What the exercise asks:
Rewrite the data entries from the beginning through the line containing "text_box Add data by dest[0].add( MIDI", swapping "bounding box" for "enclosing box" and keeping everything else the same.
>> start Records to use
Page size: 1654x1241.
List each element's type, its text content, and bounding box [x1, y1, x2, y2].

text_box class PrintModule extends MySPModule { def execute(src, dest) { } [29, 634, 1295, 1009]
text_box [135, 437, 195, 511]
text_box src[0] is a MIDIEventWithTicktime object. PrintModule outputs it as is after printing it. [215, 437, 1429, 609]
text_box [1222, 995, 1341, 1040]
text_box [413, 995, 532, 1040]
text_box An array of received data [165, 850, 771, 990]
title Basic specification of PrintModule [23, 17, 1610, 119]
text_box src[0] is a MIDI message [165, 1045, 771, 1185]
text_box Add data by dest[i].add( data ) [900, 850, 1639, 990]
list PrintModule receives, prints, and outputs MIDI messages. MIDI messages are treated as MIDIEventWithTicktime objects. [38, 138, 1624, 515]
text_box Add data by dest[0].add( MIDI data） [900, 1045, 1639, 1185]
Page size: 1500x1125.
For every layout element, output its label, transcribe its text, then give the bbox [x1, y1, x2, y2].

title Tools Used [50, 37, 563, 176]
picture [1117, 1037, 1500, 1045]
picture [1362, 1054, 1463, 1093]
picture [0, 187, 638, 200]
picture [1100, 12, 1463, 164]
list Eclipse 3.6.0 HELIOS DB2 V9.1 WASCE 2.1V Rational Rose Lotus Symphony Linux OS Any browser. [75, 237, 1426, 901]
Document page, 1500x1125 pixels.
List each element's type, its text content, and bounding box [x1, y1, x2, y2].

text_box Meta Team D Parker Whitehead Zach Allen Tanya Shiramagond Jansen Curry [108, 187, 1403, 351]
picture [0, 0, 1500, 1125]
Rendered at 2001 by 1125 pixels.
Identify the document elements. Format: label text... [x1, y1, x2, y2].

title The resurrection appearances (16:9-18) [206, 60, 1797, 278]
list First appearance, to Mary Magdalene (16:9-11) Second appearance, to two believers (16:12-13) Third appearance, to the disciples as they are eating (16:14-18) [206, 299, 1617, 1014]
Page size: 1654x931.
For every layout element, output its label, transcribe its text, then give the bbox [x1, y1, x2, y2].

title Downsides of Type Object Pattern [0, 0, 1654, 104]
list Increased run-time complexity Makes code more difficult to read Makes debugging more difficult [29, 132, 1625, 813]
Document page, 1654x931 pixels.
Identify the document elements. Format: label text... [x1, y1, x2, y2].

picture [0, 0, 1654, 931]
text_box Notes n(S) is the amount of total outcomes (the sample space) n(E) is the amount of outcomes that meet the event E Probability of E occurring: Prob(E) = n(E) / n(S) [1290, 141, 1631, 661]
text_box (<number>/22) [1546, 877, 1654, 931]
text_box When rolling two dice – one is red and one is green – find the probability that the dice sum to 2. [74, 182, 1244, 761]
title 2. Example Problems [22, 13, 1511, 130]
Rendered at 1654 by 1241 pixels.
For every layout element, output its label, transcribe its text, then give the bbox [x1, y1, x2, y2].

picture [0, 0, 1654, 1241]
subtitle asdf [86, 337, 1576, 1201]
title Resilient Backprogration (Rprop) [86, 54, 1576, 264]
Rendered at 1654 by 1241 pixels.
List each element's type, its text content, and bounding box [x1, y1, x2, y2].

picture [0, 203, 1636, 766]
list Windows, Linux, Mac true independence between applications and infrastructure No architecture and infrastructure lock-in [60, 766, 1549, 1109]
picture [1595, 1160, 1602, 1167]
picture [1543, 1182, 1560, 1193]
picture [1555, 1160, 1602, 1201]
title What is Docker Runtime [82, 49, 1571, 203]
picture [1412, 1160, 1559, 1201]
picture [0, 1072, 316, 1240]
>> end Records to use
Output of the task:
Page size: 1654x1241.
List each element's type, its text content, and enclosing box [x1, y1, x2, y2].

text_box class PrintModule extends MySPModule { def execute(src, dest) { } [29, 634, 1295, 1009]
text_box [135, 437, 195, 511]
text_box src[0] is a MIDIEventWithTicktime object. PrintModule outputs it as is after printing it. [215, 437, 1429, 609]
text_box [1222, 995, 1341, 1040]
text_box [413, 995, 532, 1040]
text_box An array of received data [165, 850, 771, 990]
title Basic specification of PrintModule [23, 17, 1610, 119]
text_box src[0] is a MIDI message [165, 1045, 771, 1185]
text_box Add data by dest[i].add( data ) [900, 850, 1639, 990]
list PrintModule receives, prints, and outputs MIDI messages. MIDI messages are treated as MIDIEventWithTicktime objects. [38, 138, 1624, 515]
text_box Add data by dest[0].add( MIDI data） [900, 1045, 1639, 1185]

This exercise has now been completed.